> _Dataset section_:
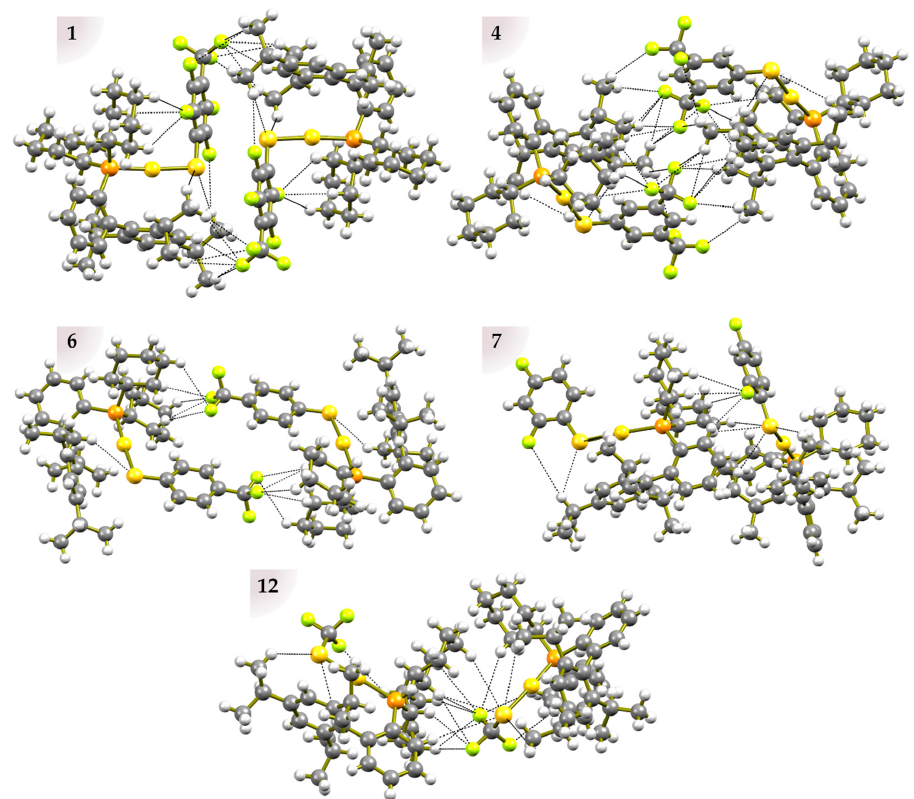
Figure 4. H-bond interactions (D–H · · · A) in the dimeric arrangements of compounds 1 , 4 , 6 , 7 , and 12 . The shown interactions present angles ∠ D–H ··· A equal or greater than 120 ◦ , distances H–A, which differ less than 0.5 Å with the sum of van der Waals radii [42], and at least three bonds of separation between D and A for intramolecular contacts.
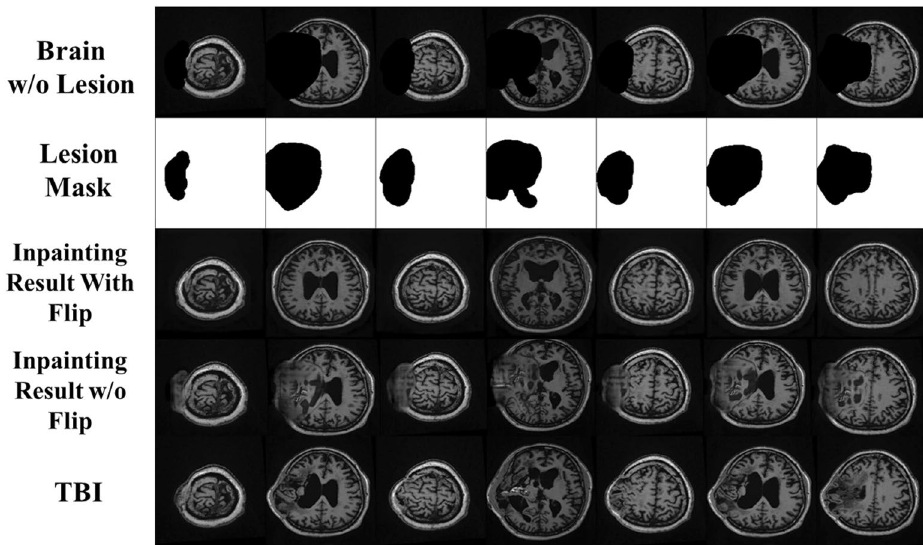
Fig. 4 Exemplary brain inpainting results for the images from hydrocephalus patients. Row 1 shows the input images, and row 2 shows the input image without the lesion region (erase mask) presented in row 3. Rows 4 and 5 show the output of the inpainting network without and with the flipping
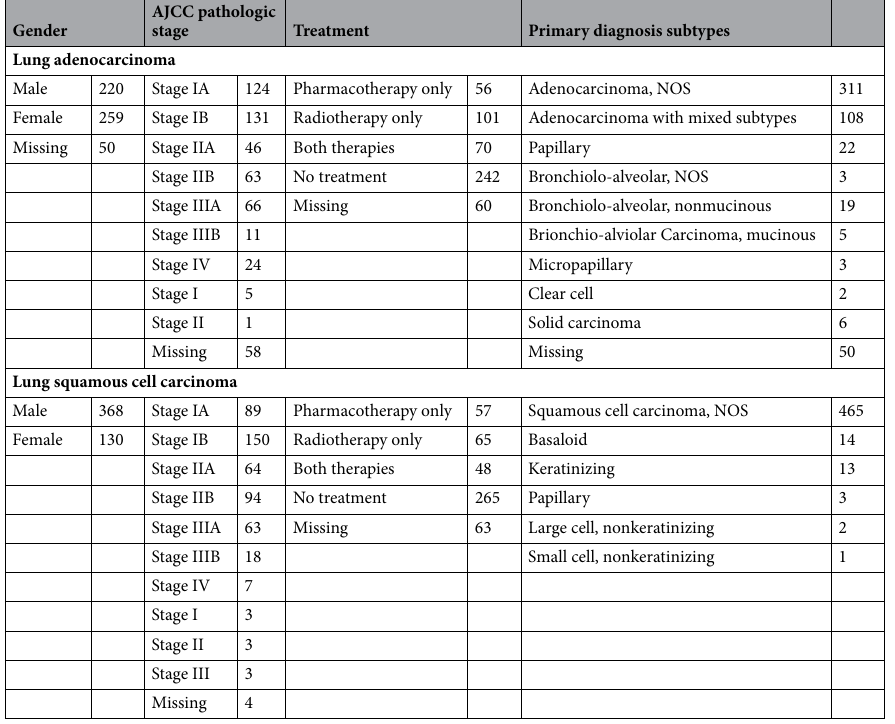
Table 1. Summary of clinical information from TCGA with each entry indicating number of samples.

> _Task description_: Using the listing above, return all lines where the word "from" occurs.

> _Reply_:
Fig. 4 Exemplary brain inpainting results for the images from hydrocephalus patients. Row 1 shows the input images, and row 2 shows the input image without the lesion region (erase mask) presented in row 3. Rows 4 and 5 show the output of the inpainting network without and with the flipping
Table 1. Summary of clinical information from TCGA with each entry indicating number of samples.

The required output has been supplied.